# Ad-hoc mode between 2 wireless routers



## geeklinux00 (Mar 25, 2013)

Hi *e*verybody.

I have a project to realise about routing turning on FreeBSD 9.x. I have two servers that have to communicate with a wireless network between us in _ad hoc_ mode. I have read documentation about basic setup and wireless network (_ad hoc_ mode) etc. but I don't know how to communicate in _ad hoc_ mode between two wireless routers (for ex*a*mple Linksys). My wireless routers are connected to my FreeBSD servers with a RJ45 cable. My wireless routers are used just for emitting WiFi because I don't have a wireless card just an ethernet card.

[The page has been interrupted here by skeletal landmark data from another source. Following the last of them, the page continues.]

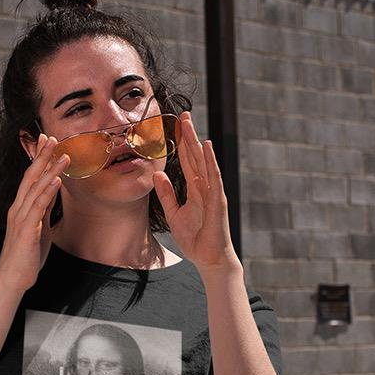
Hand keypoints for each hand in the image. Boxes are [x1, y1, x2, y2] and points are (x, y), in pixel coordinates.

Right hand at [0, 135, 69, 293]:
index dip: (38, 159)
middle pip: (31, 177)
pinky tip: (56, 179)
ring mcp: (22, 218)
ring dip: (50, 170)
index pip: (30, 178)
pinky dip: (48, 191)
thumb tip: (52, 196)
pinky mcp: (28, 230)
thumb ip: (43, 211)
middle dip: (42, 156)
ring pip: (36, 188)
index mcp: (20, 208)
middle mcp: (18, 209)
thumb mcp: (38, 229)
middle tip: (51, 136)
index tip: (46, 141)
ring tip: (63, 155)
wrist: (11, 278)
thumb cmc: (24, 257)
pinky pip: (39, 207)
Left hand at [152, 112, 240, 273]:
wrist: (209, 259)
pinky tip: (206, 147)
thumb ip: (166, 194)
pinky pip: (213, 177)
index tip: (176, 127)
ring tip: (190, 124)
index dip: (181, 144)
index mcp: (195, 190)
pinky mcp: (217, 200)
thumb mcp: (174, 214)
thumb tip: (157, 175)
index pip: (187, 162)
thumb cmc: (195, 239)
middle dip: (189, 136)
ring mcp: (212, 192)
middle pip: (195, 157)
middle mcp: (205, 187)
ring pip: (204, 162)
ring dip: (197, 142)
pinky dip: (210, 161)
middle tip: (183, 115)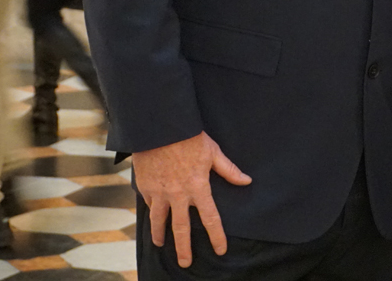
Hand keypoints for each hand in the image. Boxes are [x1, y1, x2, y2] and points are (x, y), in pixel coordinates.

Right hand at [132, 132, 251, 266]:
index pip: (210, 218)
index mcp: (198, 187)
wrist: (159, 126)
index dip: (216, 236)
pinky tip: (153, 217)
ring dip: (160, 235)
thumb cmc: (189, 137)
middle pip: (181, 229)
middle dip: (183, 248)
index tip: (220, 250)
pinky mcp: (145, 187)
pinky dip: (152, 212)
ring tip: (161, 244)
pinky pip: (149, 204)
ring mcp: (159, 192)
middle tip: (186, 263)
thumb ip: (228, 170)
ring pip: (159, 221)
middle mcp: (178, 194)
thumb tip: (247, 181)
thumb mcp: (213, 151)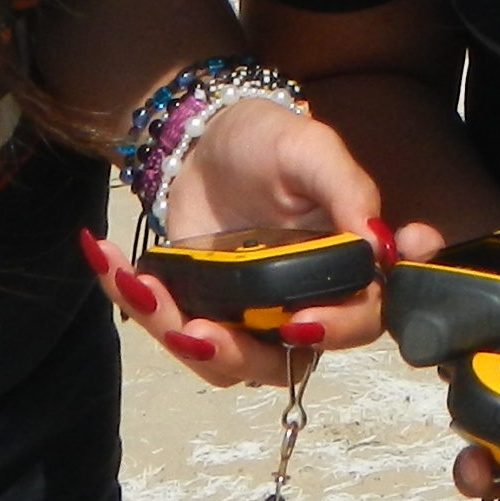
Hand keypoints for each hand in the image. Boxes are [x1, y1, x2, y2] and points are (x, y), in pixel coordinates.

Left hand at [86, 97, 387, 386]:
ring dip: (186, 341)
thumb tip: (382, 246)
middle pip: (294, 358)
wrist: (201, 138)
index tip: (303, 320)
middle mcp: (306, 302)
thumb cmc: (267, 141)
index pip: (365, 315)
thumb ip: (349, 189)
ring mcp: (252, 315)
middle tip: (203, 333)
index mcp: (347, 266)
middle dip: (245, 354)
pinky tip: (118, 267)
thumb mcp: (310, 149)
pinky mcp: (204, 312)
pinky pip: (181, 334)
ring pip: (233, 362)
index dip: (342, 328)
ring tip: (146, 290)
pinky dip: (145, 308)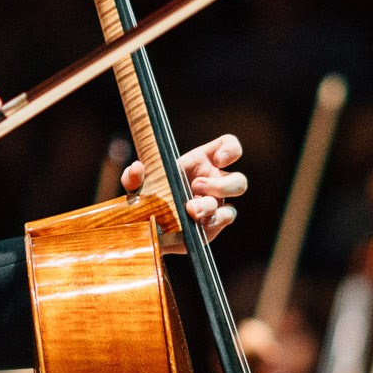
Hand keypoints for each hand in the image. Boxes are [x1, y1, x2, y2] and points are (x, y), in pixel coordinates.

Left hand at [126, 133, 247, 238]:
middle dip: (220, 185)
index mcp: (203, 162)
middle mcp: (215, 182)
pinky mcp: (214, 224)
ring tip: (190, 209)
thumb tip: (136, 168)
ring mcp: (217, 205)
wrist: (149, 225)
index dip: (231, 150)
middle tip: (195, 186)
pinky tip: (196, 223)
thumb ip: (133, 176)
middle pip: (239, 181)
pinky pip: (223, 220)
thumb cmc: (151, 195)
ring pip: (231, 208)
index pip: (229, 146)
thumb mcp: (139, 185)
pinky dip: (212, 222)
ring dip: (211, 206)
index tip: (219, 159)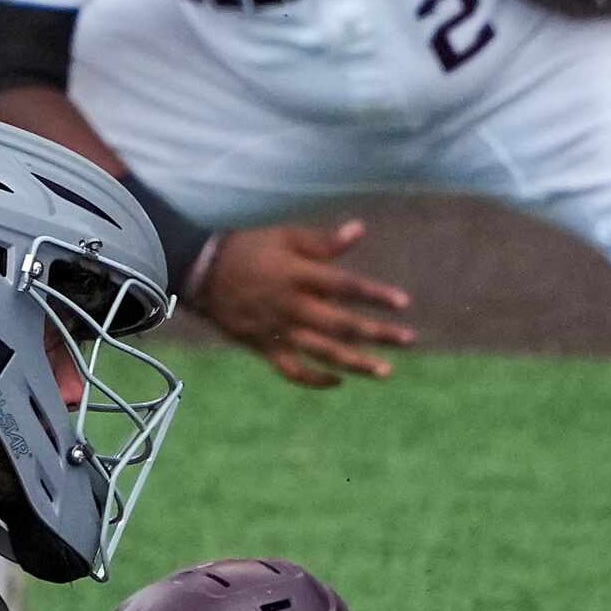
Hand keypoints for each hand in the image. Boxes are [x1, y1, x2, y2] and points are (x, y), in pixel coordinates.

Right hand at [198, 220, 415, 387]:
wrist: (202, 272)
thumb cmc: (249, 248)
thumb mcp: (285, 236)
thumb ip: (324, 241)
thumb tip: (360, 230)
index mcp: (299, 275)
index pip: (346, 286)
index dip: (375, 295)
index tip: (403, 303)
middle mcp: (292, 306)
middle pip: (342, 325)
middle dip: (377, 334)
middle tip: (408, 340)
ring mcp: (278, 330)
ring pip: (322, 353)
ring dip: (356, 364)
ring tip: (386, 371)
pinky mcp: (264, 347)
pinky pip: (292, 371)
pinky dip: (315, 380)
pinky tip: (339, 380)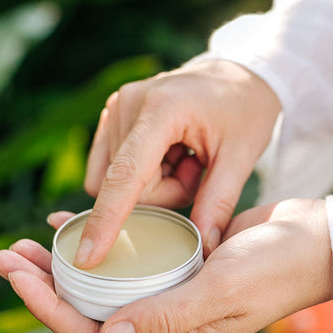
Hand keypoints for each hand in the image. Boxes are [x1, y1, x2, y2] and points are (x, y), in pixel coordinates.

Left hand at [0, 199, 332, 332]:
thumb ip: (166, 316)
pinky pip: (130, 255)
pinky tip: (78, 217)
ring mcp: (174, 291)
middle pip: (90, 310)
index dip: (48, 309)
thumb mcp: (222, 291)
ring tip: (28, 239)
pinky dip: (102, 239)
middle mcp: (167, 321)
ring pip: (104, 283)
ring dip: (65, 263)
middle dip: (44, 285)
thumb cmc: (277, 268)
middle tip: (5, 255)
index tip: (17, 276)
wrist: (320, 240)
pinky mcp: (182, 261)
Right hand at [77, 59, 280, 266]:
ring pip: (117, 181)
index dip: (107, 220)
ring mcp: (116, 106)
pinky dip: (142, 173)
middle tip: (197, 168)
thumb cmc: (245, 110)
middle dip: (165, 193)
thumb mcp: (241, 157)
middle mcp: (129, 103)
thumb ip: (218, 203)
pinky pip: (112, 169)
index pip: (127, 175)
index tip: (87, 257)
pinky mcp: (112, 114)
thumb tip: (203, 249)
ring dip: (155, 184)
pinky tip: (171, 153)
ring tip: (187, 157)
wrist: (238, 75)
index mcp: (163, 109)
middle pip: (127, 186)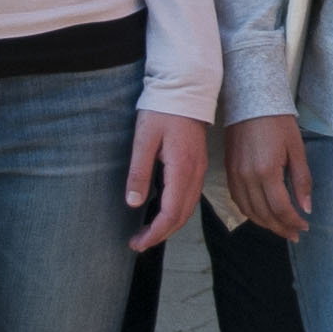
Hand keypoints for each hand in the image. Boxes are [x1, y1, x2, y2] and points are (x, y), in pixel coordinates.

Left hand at [123, 112, 205, 252]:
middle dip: (160, 234)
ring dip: (169, 225)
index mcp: (182, 168)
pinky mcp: (197, 164)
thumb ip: (139, 172)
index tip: (137, 243)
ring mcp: (199, 169)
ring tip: (147, 232)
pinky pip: (189, 197)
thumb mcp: (144, 138)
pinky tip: (161, 211)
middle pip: (182, 216)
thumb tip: (133, 203)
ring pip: (187, 208)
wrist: (186, 88)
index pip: (171, 213)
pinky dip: (176, 212)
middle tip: (138, 243)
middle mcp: (195, 173)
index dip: (155, 233)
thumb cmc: (162, 109)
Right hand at [227, 115, 313, 241]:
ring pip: (249, 211)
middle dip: (281, 227)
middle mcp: (247, 177)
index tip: (304, 226)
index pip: (280, 208)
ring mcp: (235, 176)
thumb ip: (301, 180)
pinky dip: (250, 213)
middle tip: (295, 234)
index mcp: (266, 171)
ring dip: (266, 224)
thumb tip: (306, 208)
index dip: (293, 221)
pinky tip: (262, 215)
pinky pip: (238, 200)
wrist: (250, 102)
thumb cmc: (277, 122)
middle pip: (264, 214)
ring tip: (281, 228)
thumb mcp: (297, 149)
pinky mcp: (228, 172)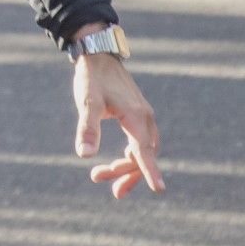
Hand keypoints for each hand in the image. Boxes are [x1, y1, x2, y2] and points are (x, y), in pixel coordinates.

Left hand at [72, 51, 164, 197]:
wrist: (99, 55)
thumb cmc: (93, 78)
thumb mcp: (87, 102)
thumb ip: (88, 128)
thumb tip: (85, 155)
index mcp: (136, 116)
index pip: (144, 150)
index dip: (150, 171)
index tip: (159, 189)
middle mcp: (145, 118)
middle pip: (142, 155)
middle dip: (124, 172)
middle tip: (97, 178)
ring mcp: (144, 117)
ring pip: (141, 151)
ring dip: (124, 167)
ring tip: (99, 176)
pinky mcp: (138, 116)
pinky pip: (140, 143)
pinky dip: (129, 156)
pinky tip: (115, 163)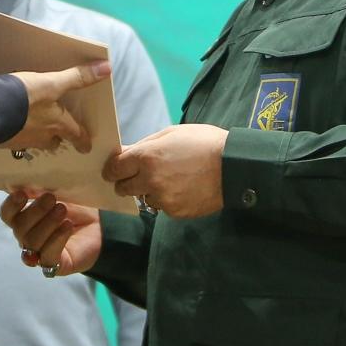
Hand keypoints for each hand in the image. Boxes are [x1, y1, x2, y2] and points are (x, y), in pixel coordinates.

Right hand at [0, 191, 101, 275]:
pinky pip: (48, 256)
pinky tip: (67, 226)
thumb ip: (42, 191)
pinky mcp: (54, 266)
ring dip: (47, 224)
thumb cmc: (76, 209)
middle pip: (19, 228)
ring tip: (62, 210)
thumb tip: (28, 183)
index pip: (7, 214)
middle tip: (51, 198)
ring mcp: (38, 253)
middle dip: (35, 211)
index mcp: (23, 218)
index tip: (22, 194)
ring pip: (31, 242)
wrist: (99, 227)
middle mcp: (26, 237)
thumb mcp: (60, 195)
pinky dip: (57, 239)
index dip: (11, 205)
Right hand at [3, 61, 111, 153]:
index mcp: (57, 124)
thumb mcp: (53, 83)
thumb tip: (108, 68)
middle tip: (58, 136)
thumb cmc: (26, 98)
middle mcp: (42, 136)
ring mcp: (21, 141)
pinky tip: (10, 124)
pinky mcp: (2, 141)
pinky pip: (14, 139)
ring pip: (34, 141)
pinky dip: (16, 133)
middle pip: (54, 142)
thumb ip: (77, 77)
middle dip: (57, 139)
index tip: (87, 148)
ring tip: (32, 126)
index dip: (82, 140)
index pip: (75, 135)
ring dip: (36, 135)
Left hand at [103, 125, 227, 218]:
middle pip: (123, 187)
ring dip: (150, 191)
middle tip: (140, 174)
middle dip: (127, 181)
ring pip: (144, 198)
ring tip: (171, 179)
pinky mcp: (175, 211)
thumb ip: (144, 145)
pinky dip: (168, 199)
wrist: (233, 166)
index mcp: (147, 156)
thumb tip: (124, 152)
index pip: (114, 168)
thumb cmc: (204, 143)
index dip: (112, 168)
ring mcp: (163, 198)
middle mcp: (150, 180)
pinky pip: (163, 207)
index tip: (115, 169)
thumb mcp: (172, 133)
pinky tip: (183, 188)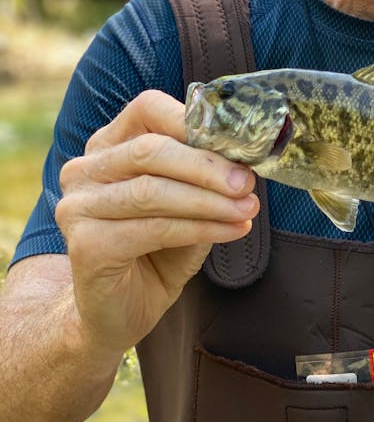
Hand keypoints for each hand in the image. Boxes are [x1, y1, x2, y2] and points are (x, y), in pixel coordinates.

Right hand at [56, 90, 258, 354]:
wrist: (118, 312)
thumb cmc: (156, 251)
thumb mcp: (187, 204)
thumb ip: (203, 177)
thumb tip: (245, 160)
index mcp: (108, 146)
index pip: (147, 109)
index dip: (192, 120)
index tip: (238, 142)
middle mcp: (85, 170)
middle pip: (150, 150)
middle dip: (207, 166)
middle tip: (247, 182)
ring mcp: (78, 207)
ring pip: (153, 191)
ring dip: (209, 200)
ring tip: (247, 209)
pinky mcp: (86, 245)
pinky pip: (154, 228)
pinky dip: (201, 228)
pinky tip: (232, 231)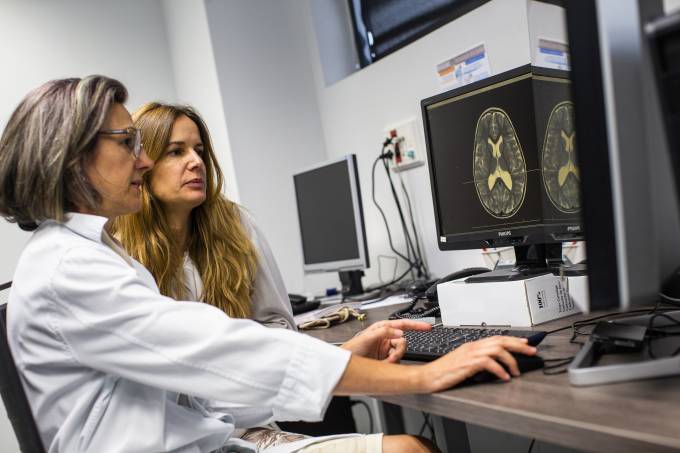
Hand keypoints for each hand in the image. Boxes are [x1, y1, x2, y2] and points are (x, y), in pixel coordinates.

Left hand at [341, 319, 431, 361]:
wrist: (345, 364)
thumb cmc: (352, 348)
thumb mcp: (367, 337)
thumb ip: (384, 332)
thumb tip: (399, 332)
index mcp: (382, 328)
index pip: (403, 324)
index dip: (416, 325)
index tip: (427, 327)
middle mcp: (386, 338)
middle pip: (403, 342)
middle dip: (399, 351)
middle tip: (391, 357)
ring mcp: (386, 349)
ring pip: (401, 353)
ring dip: (394, 359)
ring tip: (385, 362)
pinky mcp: (386, 359)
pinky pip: (396, 361)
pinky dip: (391, 364)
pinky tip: (383, 365)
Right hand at [422, 336, 536, 391]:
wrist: (428, 376)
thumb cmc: (444, 372)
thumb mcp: (464, 363)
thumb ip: (478, 361)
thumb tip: (495, 365)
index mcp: (472, 345)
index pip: (497, 338)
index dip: (513, 340)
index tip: (526, 343)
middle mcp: (473, 346)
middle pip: (501, 340)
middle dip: (519, 346)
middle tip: (532, 351)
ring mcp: (470, 354)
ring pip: (497, 349)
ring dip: (511, 360)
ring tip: (517, 371)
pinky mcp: (468, 364)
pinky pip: (489, 363)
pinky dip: (500, 370)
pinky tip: (504, 377)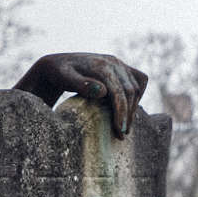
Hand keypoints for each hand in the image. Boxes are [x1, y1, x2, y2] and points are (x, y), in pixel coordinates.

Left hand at [17, 52, 149, 136]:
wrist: (58, 65)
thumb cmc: (58, 74)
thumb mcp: (64, 78)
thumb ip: (81, 84)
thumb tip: (103, 91)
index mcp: (102, 65)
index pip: (119, 91)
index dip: (121, 112)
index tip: (119, 130)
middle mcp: (113, 62)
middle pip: (131, 90)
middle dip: (128, 114)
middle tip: (122, 134)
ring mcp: (118, 64)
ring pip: (137, 87)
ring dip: (133, 107)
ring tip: (124, 127)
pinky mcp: (121, 67)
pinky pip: (139, 80)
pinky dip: (137, 95)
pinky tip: (128, 109)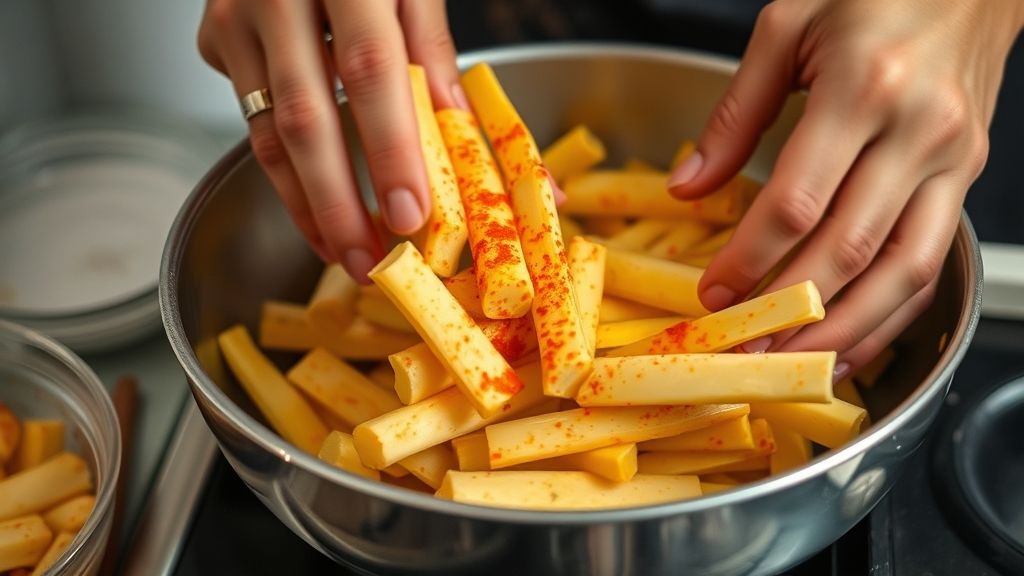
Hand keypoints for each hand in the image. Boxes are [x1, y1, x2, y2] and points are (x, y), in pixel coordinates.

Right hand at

Can anyone help me please?


----------



## SirDice (Mar 25, 2013)

This has absolutely nothing to do with FreeBSD. Consult the manuals of your wireless routers.


----------



## geeklinux00 (Mar 25, 2013)

Ok, that's what I am thinking. Thank you!!!


----------



## zspider (Mar 25, 2013)

I haven't come across a wireless router that does that yet, but I do know you can get those features on access points.


----------



## Hawk (Mar 25, 2013)

I think you're looking for something like this: http://www.dd-wrt.com/site/index
But be forwarned: I few years ago I was trying to make a wireless bridge between two routers so I could use the LAN ports. Followed the directions exactly and bricked my router.


----------